Mas el azar se entremetió. Una noche, mientras hacían los preparativos, las estatuas del dios Hermes fueron impíamente mutiladas. Se ordenó una encuesta para indagar las responsabilidades de aquel sacrilegio. Y las sopechas recayeron sobre Alcibíades, que tal vez no tenía nada que ver y era solamente la víctima de una maquinación de los conservadores para evitar la guerra. Él solicitó un proceso. Pero en espera de que fuese celebrado, el mando de la expedición fue confiado a Nicias, es decir, a quien no la quería.
Nicias había sido ya general en la guerra contra Corinto. Había ganado su batalla. Pero, mientras volvía a Atenas, recordó haber dejado insepultos a dos soldados suyos y volvió atrás, pidiendo humildemente a los vencidos que le permitieran inhumar los dos cadáveres. Los atenienses se habían reído un poco de tanta santurronería; pero después de la afrenta a Hermes, querían estar seguros de que su comandante fuese querido por los dioses y por eso le eligieron a él.
Antes de aceptar, Nicias, como de costumbre, consultó a los oráculos y hasta mandó emisarios a Egipto para interrogar a Ammón, el cual dijo que sí.

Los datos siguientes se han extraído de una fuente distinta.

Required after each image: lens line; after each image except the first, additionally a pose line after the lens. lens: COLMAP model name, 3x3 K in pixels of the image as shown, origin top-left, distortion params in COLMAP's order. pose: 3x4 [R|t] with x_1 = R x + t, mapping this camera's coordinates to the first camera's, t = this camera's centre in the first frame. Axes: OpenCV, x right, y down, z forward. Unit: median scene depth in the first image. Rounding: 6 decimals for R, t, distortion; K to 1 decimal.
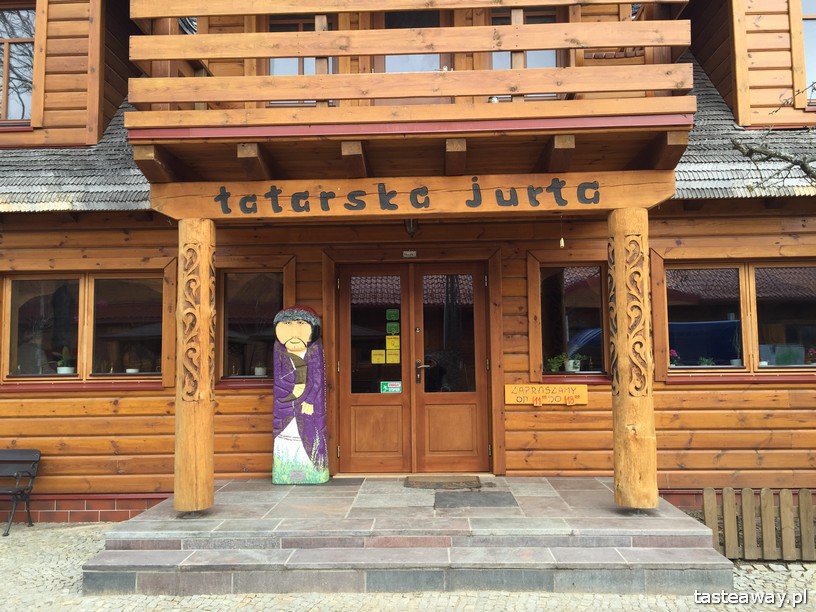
lens RADIAL K [[697.4, 0, 408.0], [0, 697.4, 307.8], [0, 0, 1]] dist [0.038124, -0.014117]
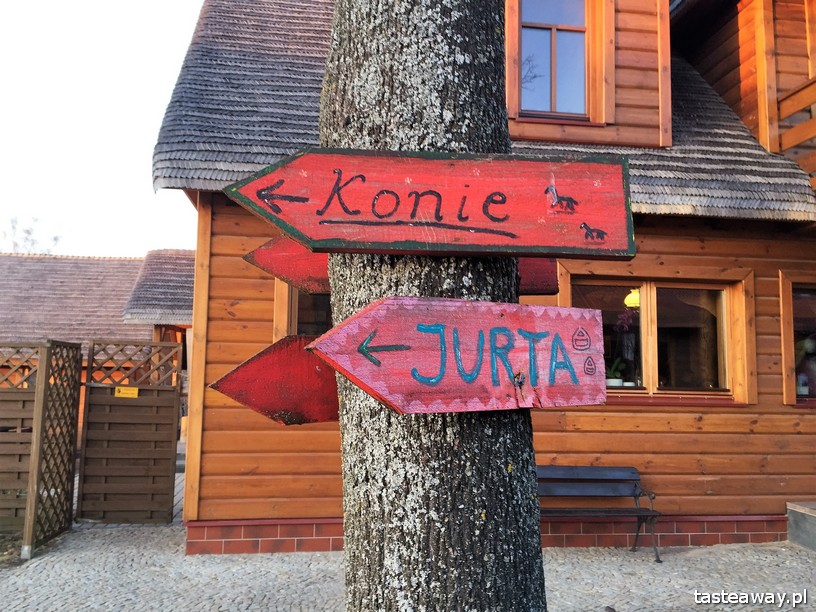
lens RADIAL K [[697.4, 0, 407.8], [0, 697.4, 307.0], [0, 0, 1]] dist [0.038124, -0.014117]
pose [[0.983564, 0.048194, 0.174008, -0.979356], [-0.044608, 0.998705, -0.024459, 0.024772], [-0.174961, 0.016295, 0.984440, 0.133525]]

Suspirando y poco convencido, el mojigato general dio la señal de partida. En el último momento recordó que estaban en la nefasta Plinterias, como quien dice martes y trece; pero era demasiado tarde para revocar la orden. La noticia de que los cuervos estaban picoteando la estatua de Palas —otro signo siniestro— acabó por ponerle tan nervioso que aquel día, por primera vez, salió de casa con el pie izquierdo. Para congraciarse de nuevo con el cielo, durante todas aquellas semanas de navegación ordenó ayunos y preces a sus soldados que desembarcaron en la costa sícula desmoralizados y debilitados. Siracusa pareció en seguida como de difícil conquista. Y el cielo se ensañó con los sitiadores descargando lluvias torrenciales. Nicias pasaba el tiempo rezando a los dioses, que le respondieron mandándole una epidemia. Por fin, espantado, decidió abandonar la empresa y reembarcar el ejército. Mas precisamente en aquel momento hubo un eclipse de luna, que los augures lo interpretaron como una orden celeste de aplazar la partida por «tres veces nueve días», o sea veintisiete días.

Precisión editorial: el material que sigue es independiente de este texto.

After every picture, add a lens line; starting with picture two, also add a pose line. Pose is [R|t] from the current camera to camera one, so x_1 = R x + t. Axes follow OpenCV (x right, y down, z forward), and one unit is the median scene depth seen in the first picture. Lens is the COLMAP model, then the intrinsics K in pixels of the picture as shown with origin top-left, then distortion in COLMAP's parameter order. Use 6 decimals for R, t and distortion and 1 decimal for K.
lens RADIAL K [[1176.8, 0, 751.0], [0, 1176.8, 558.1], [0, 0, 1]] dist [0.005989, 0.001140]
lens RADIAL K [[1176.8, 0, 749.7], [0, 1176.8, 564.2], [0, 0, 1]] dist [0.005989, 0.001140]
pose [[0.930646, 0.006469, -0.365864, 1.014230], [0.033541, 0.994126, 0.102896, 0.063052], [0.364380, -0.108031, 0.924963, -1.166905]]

Habiendo comprendido finalmente con quién se las habían, los siracusanos efectuaron una salida nocturna, asaltaron la flota ateniense y le pegaron fuego. El gazmoño general se batió como un bravo soldado. Fue capturado vivo por los siracusanos y pasado por las armas inmediatamente junto con todos los demás prisioneros, menos aquellos que —como hemos dicho— sabían recitar de memoria algún verso de Eurípides.

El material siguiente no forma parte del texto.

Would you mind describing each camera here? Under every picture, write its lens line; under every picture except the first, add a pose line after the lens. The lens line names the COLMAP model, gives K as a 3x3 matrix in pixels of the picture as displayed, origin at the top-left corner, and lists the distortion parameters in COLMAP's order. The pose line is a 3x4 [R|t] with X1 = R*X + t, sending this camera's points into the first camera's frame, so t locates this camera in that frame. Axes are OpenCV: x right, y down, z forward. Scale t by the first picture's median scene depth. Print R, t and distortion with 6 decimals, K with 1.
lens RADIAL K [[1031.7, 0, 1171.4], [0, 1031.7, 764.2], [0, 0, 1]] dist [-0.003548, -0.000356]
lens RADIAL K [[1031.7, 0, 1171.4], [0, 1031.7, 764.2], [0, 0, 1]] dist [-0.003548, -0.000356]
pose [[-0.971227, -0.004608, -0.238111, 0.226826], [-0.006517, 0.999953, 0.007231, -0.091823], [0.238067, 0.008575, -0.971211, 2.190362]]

Como buenos germánicos, los dorios de Siracusa sentían tanta pasión por la sangre como por el arte y tenían igualmente fácil la horca y el «sentimiento».
La gran traición
Con la flota, Atenas había perdido, en las playas sicilianas la casi totalidad del Ejército, esto es, la mitad de sus ciudadanos varones. Y como los desastres no vienen nunca solos, a éste se sumó otro: la deserción de Alcibíades, quien, para eludir el proceso, se había refugiado en Esparta poniéndose a su servicio. Y Alcibíades era uno de esos hombres que constituyen un peligro para quien lo tiene a su favor, pero una desdicha para quien lo tiene en contra.